WORK REQUIRED — Report every line of the listing below in which the string "down" occurs.

SUPPLIED DATA —
==============================
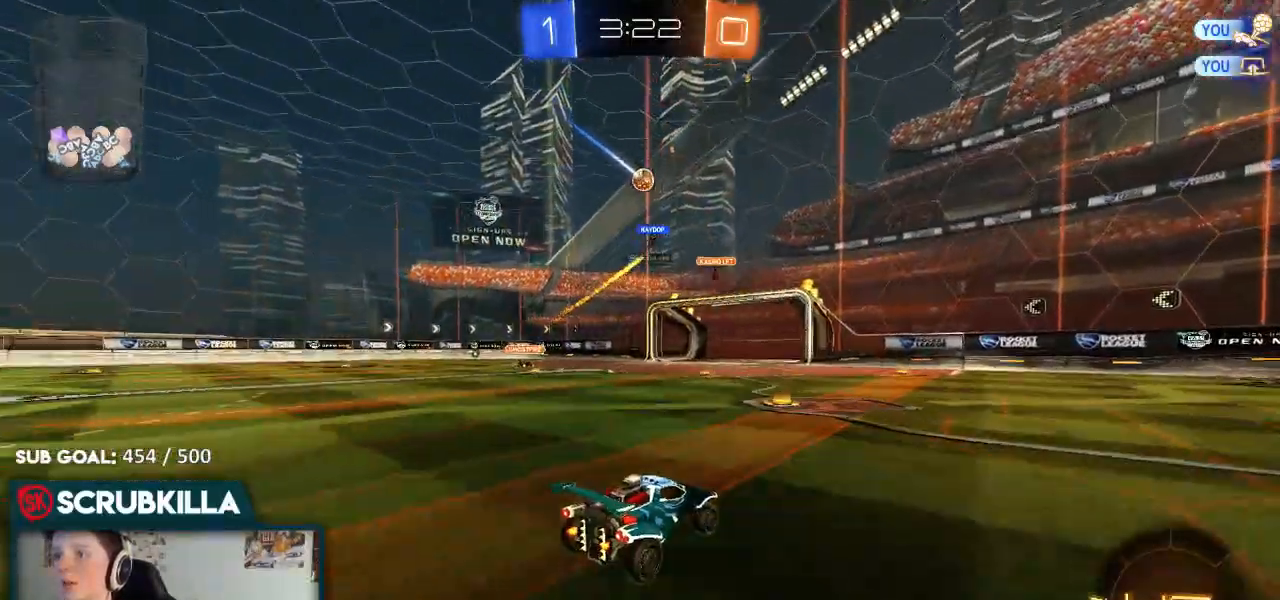
{"dt_ms": 500, "buttons": [], "left_stick": "center", "right_stick": "center", "events": [[233, "left_stick", "down-left"], [400, "left_stick", "center"]]}
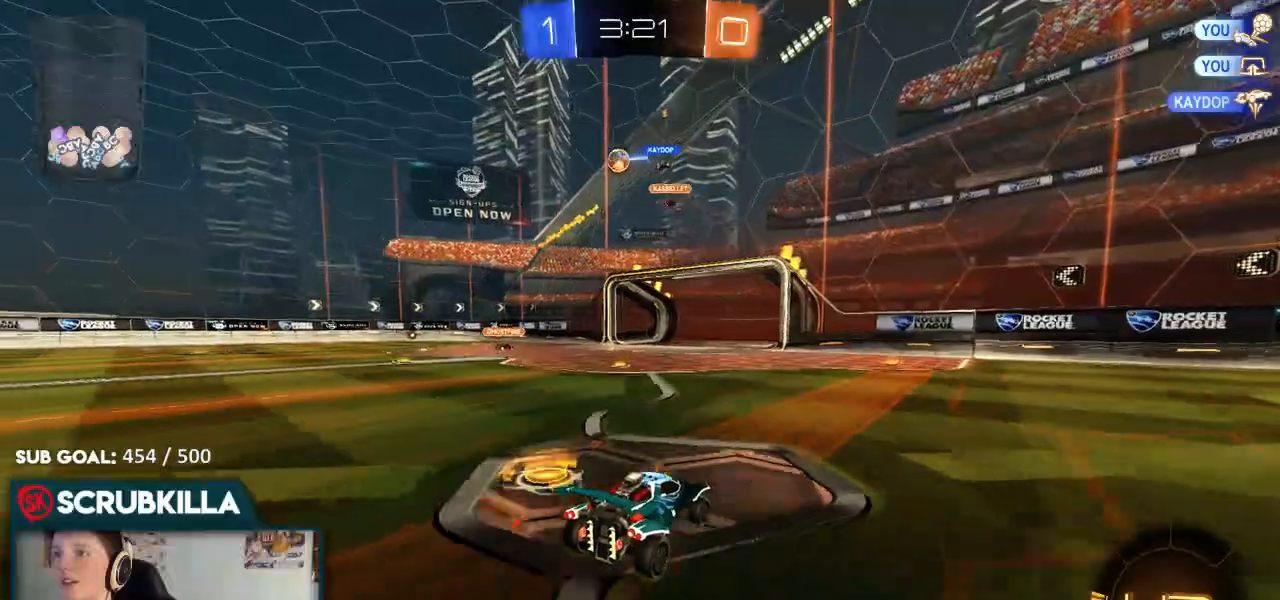
{"dt_ms": 500, "buttons": ["R2"], "left_stick": "down-left", "right_stick": "center", "events": [[117, "left_stick", "down-left"], [233, "R2", "down"], [433, "X", "down"], [500, "X", "up"]]}
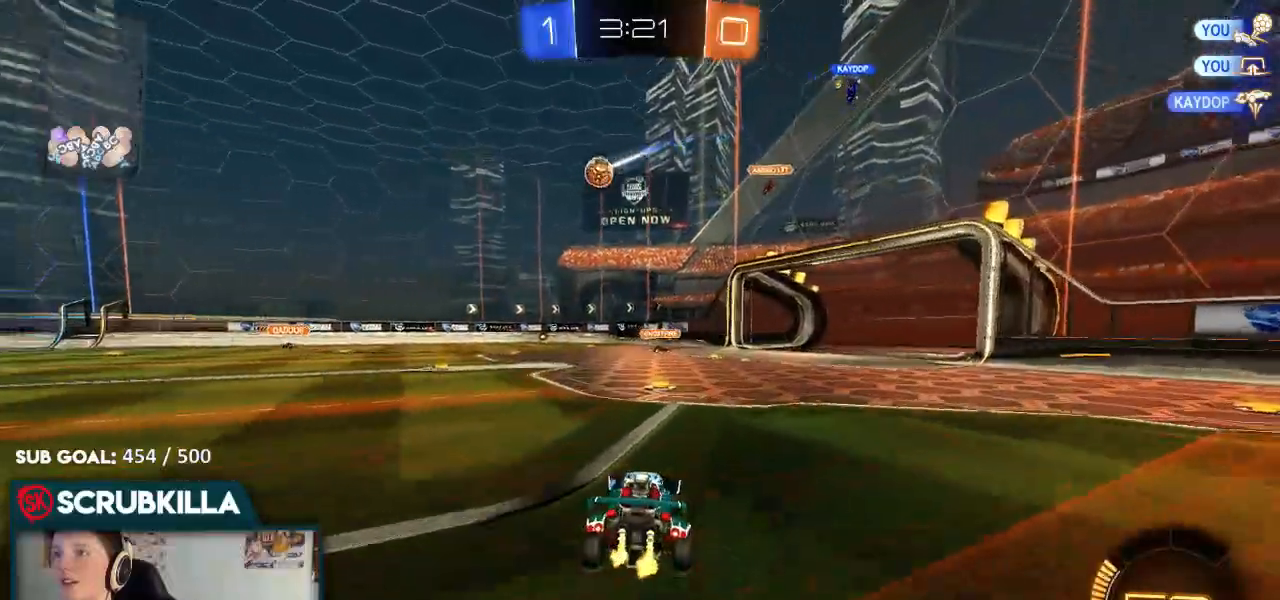
{"dt_ms": 500, "buttons": ["R2"], "left_stick": "down-left", "right_stick": "center", "events": []}
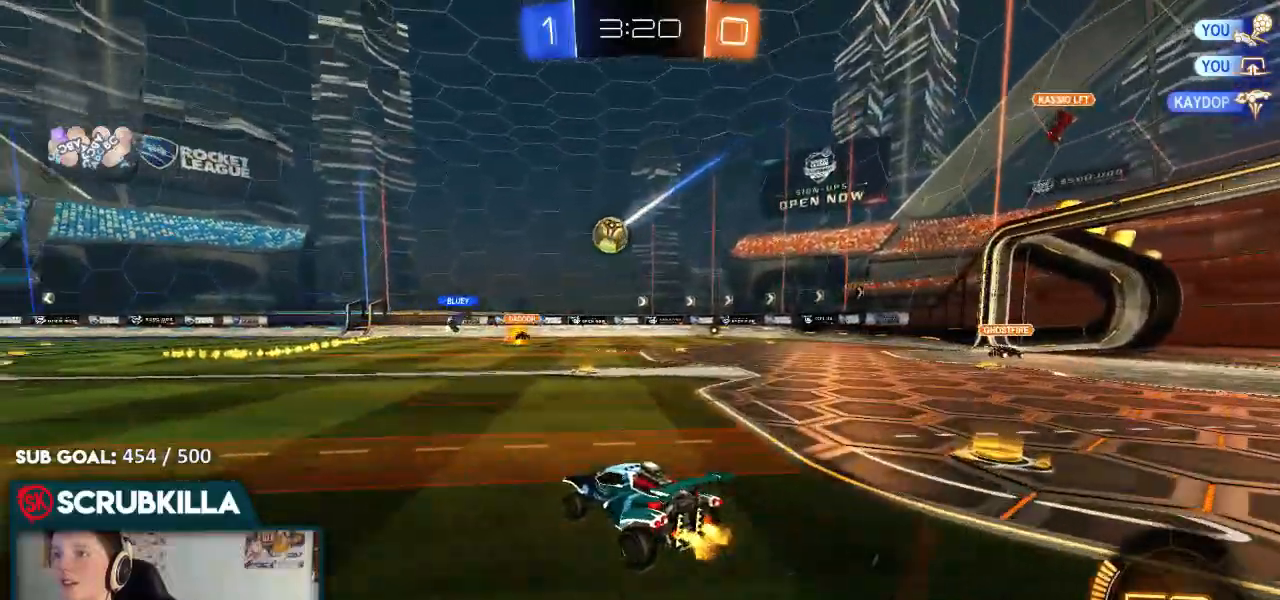
{"dt_ms": 500, "buttons": ["R2"], "left_stick": "center", "right_stick": "center", "events": [[117, "left_stick", "center"]]}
==============================
ANSWER TO THIS PROBLEM —
{"dt_ms": 500, "buttons": [], "left_stick": "center", "right_stick": "center", "events": [[233, "left_stick", "down-left"], [400, "left_stick", "center"]]}
{"dt_ms": 500, "buttons": ["R2"], "left_stick": "down-left", "right_stick": "center", "events": [[117, "left_stick", "down-left"], [233, "R2", "down"], [433, "X", "down"], [500, "X", "up"]]}
{"dt_ms": 500, "buttons": ["R2"], "left_stick": "down-left", "right_stick": "center", "events": []}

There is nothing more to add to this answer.